Becky chose a donor from their profile and asked her family to help narrow her scope.
“I chose someone who looks like me,” she said.
“But the decision maker was the reason why the donor did it because he had a friend who also had endometriosis like me.”
In March 2021, her eggs were transferred from Becky.
“It was a nervous wait,” she said.
What is endometriosis? How the disorder leads to pelvic pain and internal scarring
Endometriosis is often a painful disorder in which tissue similar to the lining of the uterus – the lining of the uterus – grows outside the uterus.
It most commonly affects the ovaries, fallopian tubes, and the tissues lining the pelvis.
A major symptom of endometriosis is pelvic pain, although many women experience cramps during their menstrual cycle.
Symptoms also include painful periods, pain during intercourse, pain with bowel movements or urination, inflammation, excessive bleeding and infertility.

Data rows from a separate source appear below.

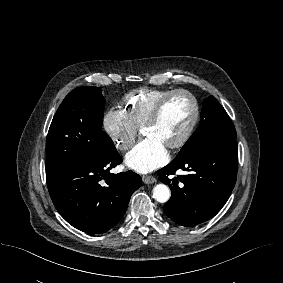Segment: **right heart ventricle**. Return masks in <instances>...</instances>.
<instances>
[{
  "label": "right heart ventricle",
  "mask_w": 283,
  "mask_h": 283,
  "mask_svg": "<svg viewBox=\"0 0 283 283\" xmlns=\"http://www.w3.org/2000/svg\"><path fill=\"white\" fill-rule=\"evenodd\" d=\"M171 91L170 89L160 88L132 90L121 101L123 111L137 128H142L155 104Z\"/></svg>",
  "instance_id": "right-heart-ventricle-1"
}]
</instances>
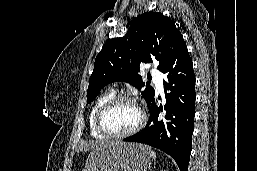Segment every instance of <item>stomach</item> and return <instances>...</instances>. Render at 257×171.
Masks as SVG:
<instances>
[{"instance_id": "stomach-1", "label": "stomach", "mask_w": 257, "mask_h": 171, "mask_svg": "<svg viewBox=\"0 0 257 171\" xmlns=\"http://www.w3.org/2000/svg\"><path fill=\"white\" fill-rule=\"evenodd\" d=\"M150 157L146 146L116 141L92 151L83 171H146Z\"/></svg>"}]
</instances>
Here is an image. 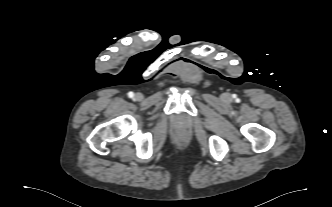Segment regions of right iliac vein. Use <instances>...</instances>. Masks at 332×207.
I'll use <instances>...</instances> for the list:
<instances>
[{
	"label": "right iliac vein",
	"mask_w": 332,
	"mask_h": 207,
	"mask_svg": "<svg viewBox=\"0 0 332 207\" xmlns=\"http://www.w3.org/2000/svg\"><path fill=\"white\" fill-rule=\"evenodd\" d=\"M136 100L140 101L143 99V94L142 93H136L135 95Z\"/></svg>",
	"instance_id": "obj_1"
}]
</instances>
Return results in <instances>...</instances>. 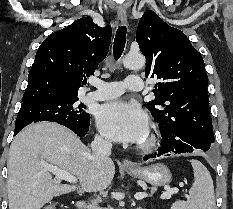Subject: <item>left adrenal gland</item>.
Segmentation results:
<instances>
[{
  "mask_svg": "<svg viewBox=\"0 0 233 209\" xmlns=\"http://www.w3.org/2000/svg\"><path fill=\"white\" fill-rule=\"evenodd\" d=\"M137 209H142L141 207H138Z\"/></svg>",
  "mask_w": 233,
  "mask_h": 209,
  "instance_id": "1",
  "label": "left adrenal gland"
}]
</instances>
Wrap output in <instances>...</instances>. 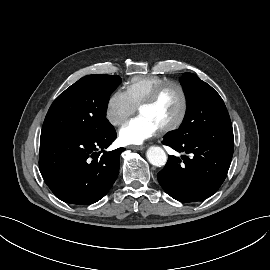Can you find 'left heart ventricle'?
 I'll return each mask as SVG.
<instances>
[{
	"mask_svg": "<svg viewBox=\"0 0 270 270\" xmlns=\"http://www.w3.org/2000/svg\"><path fill=\"white\" fill-rule=\"evenodd\" d=\"M181 111V96L175 86H168L160 94L156 102L148 107H143L140 115L150 118L159 129L172 124Z\"/></svg>",
	"mask_w": 270,
	"mask_h": 270,
	"instance_id": "left-heart-ventricle-1",
	"label": "left heart ventricle"
}]
</instances>
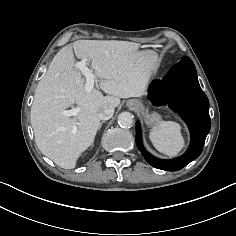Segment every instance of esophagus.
Returning a JSON list of instances; mask_svg holds the SVG:
<instances>
[{"label":"esophagus","mask_w":236,"mask_h":236,"mask_svg":"<svg viewBox=\"0 0 236 236\" xmlns=\"http://www.w3.org/2000/svg\"><path fill=\"white\" fill-rule=\"evenodd\" d=\"M141 103L139 102V101H137V100H133L132 102H131V106L133 107V108H140L141 107Z\"/></svg>","instance_id":"esophagus-1"}]
</instances>
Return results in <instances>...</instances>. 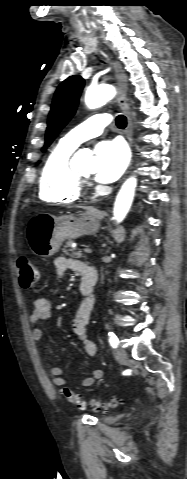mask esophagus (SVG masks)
Wrapping results in <instances>:
<instances>
[{
	"label": "esophagus",
	"instance_id": "1",
	"mask_svg": "<svg viewBox=\"0 0 187 479\" xmlns=\"http://www.w3.org/2000/svg\"><path fill=\"white\" fill-rule=\"evenodd\" d=\"M113 70L117 79L118 85V102L121 109L124 111L127 117V127L125 130L127 140L129 142L131 151H133V129H132V119H131V111L126 99V92H127V77L124 71L122 70V66L119 62H113Z\"/></svg>",
	"mask_w": 187,
	"mask_h": 479
}]
</instances>
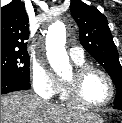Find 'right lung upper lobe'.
I'll list each match as a JSON object with an SVG mask.
<instances>
[{
	"instance_id": "1",
	"label": "right lung upper lobe",
	"mask_w": 122,
	"mask_h": 123,
	"mask_svg": "<svg viewBox=\"0 0 122 123\" xmlns=\"http://www.w3.org/2000/svg\"><path fill=\"white\" fill-rule=\"evenodd\" d=\"M28 15L24 4L14 0L1 7V51L27 52Z\"/></svg>"
}]
</instances>
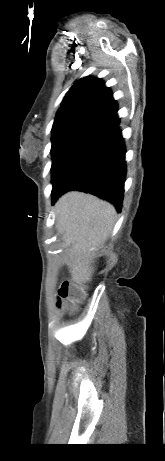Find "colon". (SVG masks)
I'll return each instance as SVG.
<instances>
[{
	"label": "colon",
	"instance_id": "1",
	"mask_svg": "<svg viewBox=\"0 0 165 461\" xmlns=\"http://www.w3.org/2000/svg\"><path fill=\"white\" fill-rule=\"evenodd\" d=\"M86 297L85 290L70 280L61 283L57 295V306L61 307L63 302L68 303L70 310H74Z\"/></svg>",
	"mask_w": 165,
	"mask_h": 461
}]
</instances>
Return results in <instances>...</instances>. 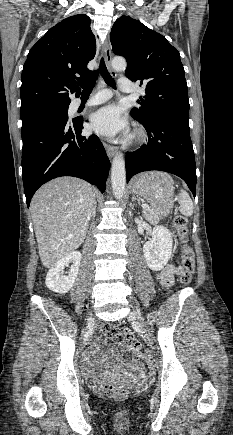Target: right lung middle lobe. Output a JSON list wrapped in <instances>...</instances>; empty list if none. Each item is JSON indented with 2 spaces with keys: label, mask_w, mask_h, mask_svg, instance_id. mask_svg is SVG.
<instances>
[{
  "label": "right lung middle lobe",
  "mask_w": 233,
  "mask_h": 435,
  "mask_svg": "<svg viewBox=\"0 0 233 435\" xmlns=\"http://www.w3.org/2000/svg\"><path fill=\"white\" fill-rule=\"evenodd\" d=\"M54 118L68 120V106L66 105L47 108L25 116H21L22 129L28 128L42 121Z\"/></svg>",
  "instance_id": "dd1d6c3e"
}]
</instances>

Often misdiagnosed, many women discover they have this condition only during infertility treatment.
About half of women with endometriosis have difficulty conceiving.
While studies of the relationship between endometriosis and miscarriage are still ongoing, recent research suggests that the condition could leave women with it more likely to miscarry.
Source: Mayo Clinic
My friends convinced me to take a test four days later and there was a very faint streak, so I kept taking two tests a day from then on.
“But it took a long time to actually sink in.”
But when Becky’s bump started to grow, it all got so surreal.
“It was crazy being pregnant,” Becky said, adding, “I loved feeling his move.
I was nervous being a new mom but not a single mom.
“I just want to be the best possible mother for him.”
Becky’s water broke on November 23 and she started having contractions.
She went to Gold Coast University Hospital and had to have it when her little one’s heart rate started dropping.
Becky, who gave birth to Noah, with mum Jane, 60, at her side, said she relies on her family to help raise the baby
After more than 31 hours of labor, her baby boy, whom she named Noah, was born on November 24 at 8.02 a.m. and weighed 7 pounds with her mother, Jane, 60, and friend Alicia, 30.
They had to suck it up and wrap a rope around it,” Becky said.
They put him on me but he didn’t cry yet. Then they pulled him away from me and he started crying which is what comforts me.
“I was nervous to see him but he was such a handsome kid.”
Becky came home with Noah the next day and said her mother stayed with her to help.
“It feels natural to be a mother,” Becky said. I kept looking at him and thinking “How are you doing to me?”
I don’t regret doing this on my own at all. He is the best.’
The single mom said she wanted to be the best dad possible to Noah, pictured, and added that being a mom seemed natural to her.